Could Charlie Hebdo happen in Reykjavik? How Iceland’s Muslims try to convince people it won’t

The World
Sverrir Ibrahim Agnarsson, chairman of the Muslim Association of Iceland, inside the group's makeshift mosque in Reykjavik.

For more than a thousand years, Iceland barely had any visitors. There were the colonizers — Norwegians, then Danes, then the US military — plus a few eccentric adventurers, but that was about it.

That’s changed in the last 20 years. Today the streets of Reykjavik are teeming with non-Icelanders. Most are tourists, but there are also migrants, who now make up about eight percent of Iceland’s population. Among them are at least 1,200 Muslims.

“Nobody thinks I’m a Muslim,” said Somali-born Yassin Hassan. “Most people think I’m an American basketball player. When I tell them my name is Yassin, they start to get the picture.”

Hassan was one of a half-dozen men I met on a snowy evening in Reykjavik. The others were an Eritrean, two Danes of Turkish ancestry, an Iraqi and a Syrian. They had come to pray at a makeshift mosque tucked between a piano school and a discount picture framing store in a commercial district of Reykjavik.

“I love extreme weather and extreme wind,” said Muhammed Kizilkaya, a sociology student. He’s from Denmark, born to Turkish-Kurdish parents. No one else shared his views on the local climate.

“It’s tough,” said Hassan of the winter’s darkness. “Depression, no Somalis here. The only community you have is the mosque. You have to come to mosque and chat with people.” 

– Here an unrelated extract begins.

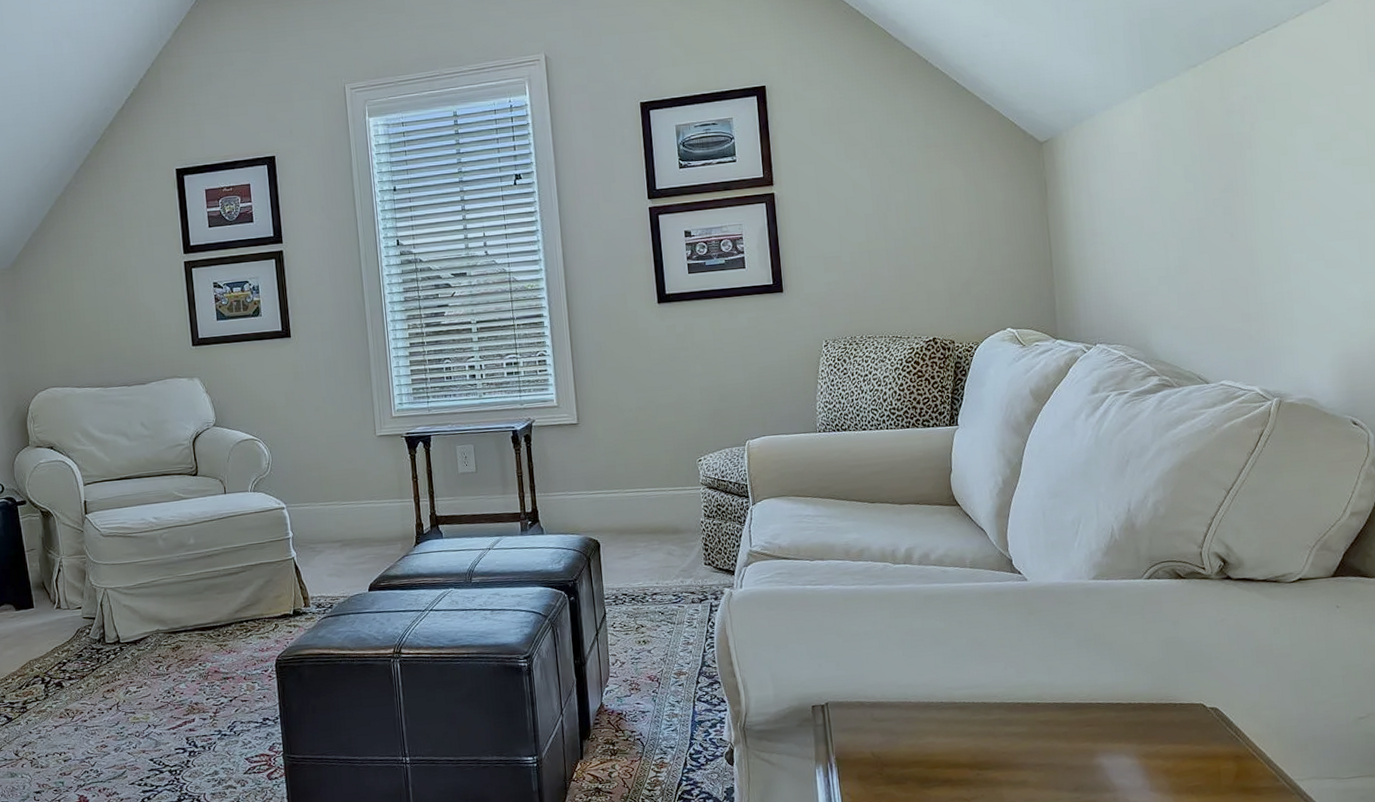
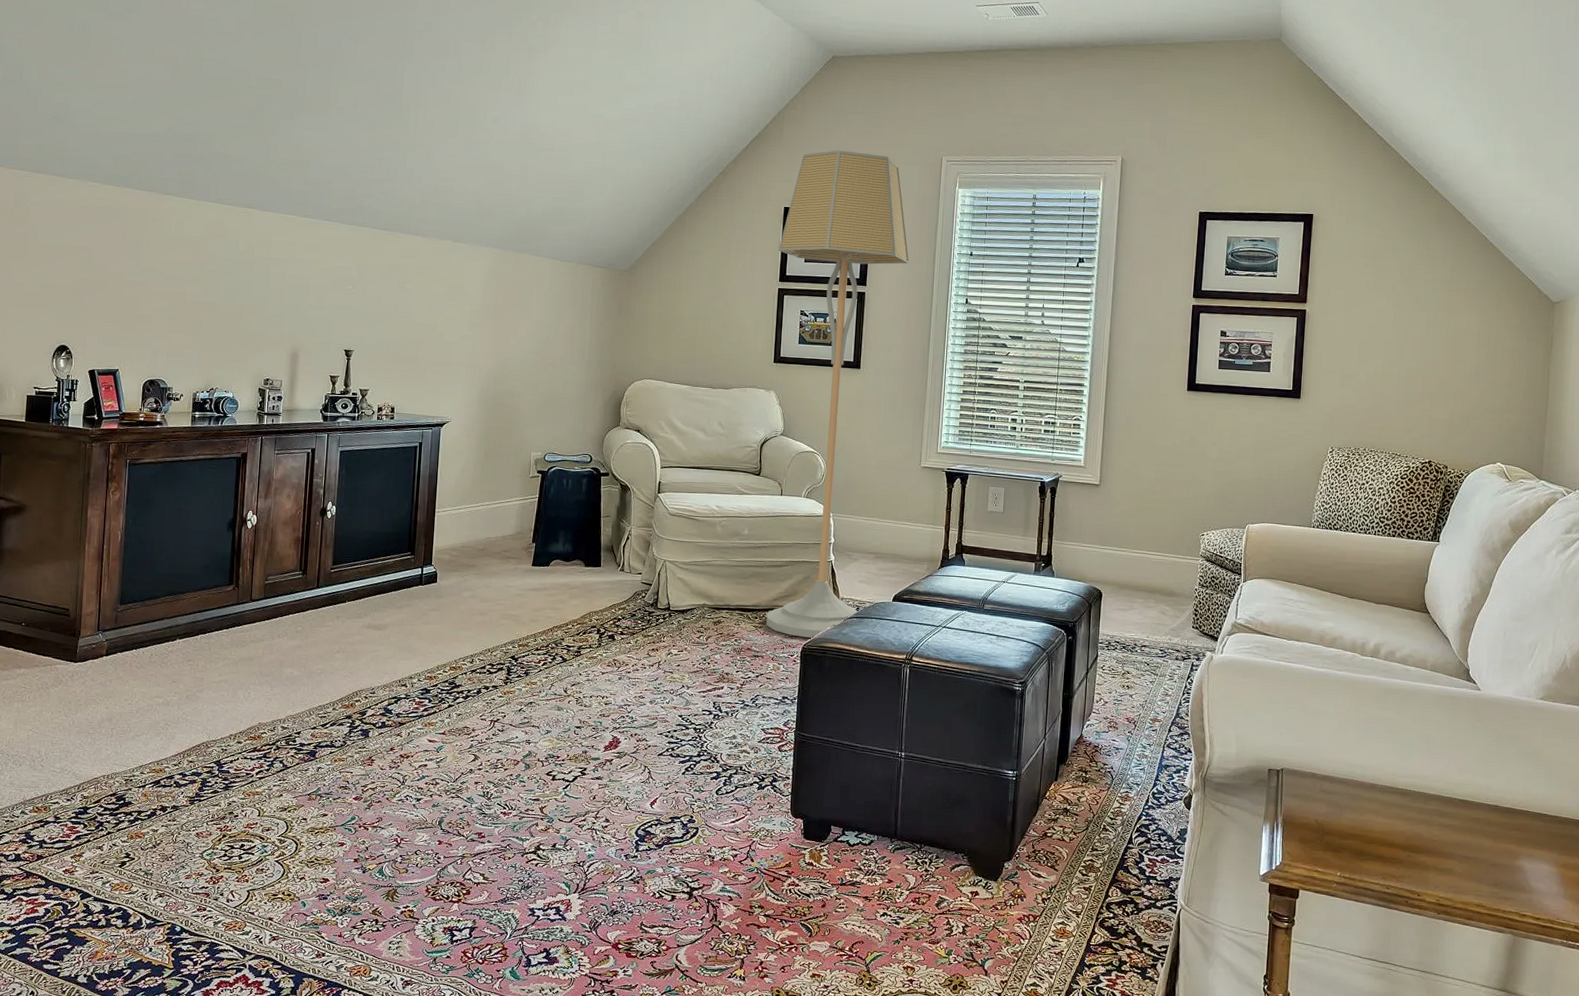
floor lamp: none [176,93,332,649] -> present [766,150,909,638]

That mosque is due for an upgrade. The Muslim Association of Iceland is working in co-operation with the Association of Icelandic Architects on plans for the country’s first custom-built mosque, constructed on land donated by the city of Reykjavik. The mosque and its minaret would have size restrictions, but it would accommodate at least 300 worshippers, according the Muslim Association’s chairman, Sverrir Ibrahim Agnarsson.

“In most other countries in Europe, you usually have a Moroccan mosque, a Syrian mosque, a Turkish mosque and a Pakistani mosque,” Agnarsson said. But not in Iceland: The size of the local Muslim population couldn’t support that. And Agnarsson enjoys the mix of nationalities and styles.

“We are all from all over and we try to keep it like it like that,” he said. “We keep it simple. This mosque is just for praying and the usual things that Muslims do — marry, you die, get buried, you have the Eid festivals here. That’s the function of the mosque.”

The current headquarters of the Muslim Association of Iceland. The group has plans for a custom-built mosque with land donated by the city of Reykjavik.
The current headquarters of the Muslim Association of Iceland. The group has plans for a custom-built mosque with land donated by the city of Reykjavik. Patrick Cox
Agnarsson is a native Icelander who was baptized a Christian as child. He roamed the world as young adult and lived for a time in Pakistan, where he converted to Islam. He expects to spend much of the next few years trying to raise money to build the mosque; he rejected Saudi Arabia's offer to partially bankroll the construction costs. Agnarsson says his group rejects all forms of extremism. There is another Muslim group in Reykjavik he says has closer ties to the Saudis, but they don’t have a donated plot of land or permission to build.

Icelanders are still getting used to Islam in their own backyard. A poll last year found that 42 percent of those surveyed opposed the construction of a mosque. One party made opposition to the mosque its main campaign issue during Reykjavik’s most recent municipal elections. They did better than expected, winning two seats on the city council.

“There is a very hardcore opposition to Islam and Muslims in Iceland, basically inspired by this Islamophobic literature from America,” Agnarsson said. “When this political party took this card out of their sleeve and tried to increase their following, they did. But we also got a lot of sympathy.”

Agnarsson says he finds himself online almost every day conversing about Islam with other Icelanders, sometimes explaining the religion, sometimes defending it. “I make my jihad on the computer keyboard,“ he tells me with a smile.

But defending the faith doesn’t come so easily to Yassin Hassan. He escaped violence in Somalia, and now he says he finds himself pegged as the worshipper of a violent religion. The questions from Icelanders have been especially pointed after the fatal jihadist attacks in Paris and Copenhagen.  

“Sometimes you’re sitting on your sofa at home and you’re trying to watch TV, and you hope — you pray — that something doesn’t happen in the Middle East because it’s going to affect you here,” Hassan said. “What happened in a couple of European countries the last two months, you have to explain to the people that that is not Islam. You have to explain to the people, ‘I hate these people as much as you do. Don’t put us in the same category.’ It’s sometimes boring, but you have to do that.”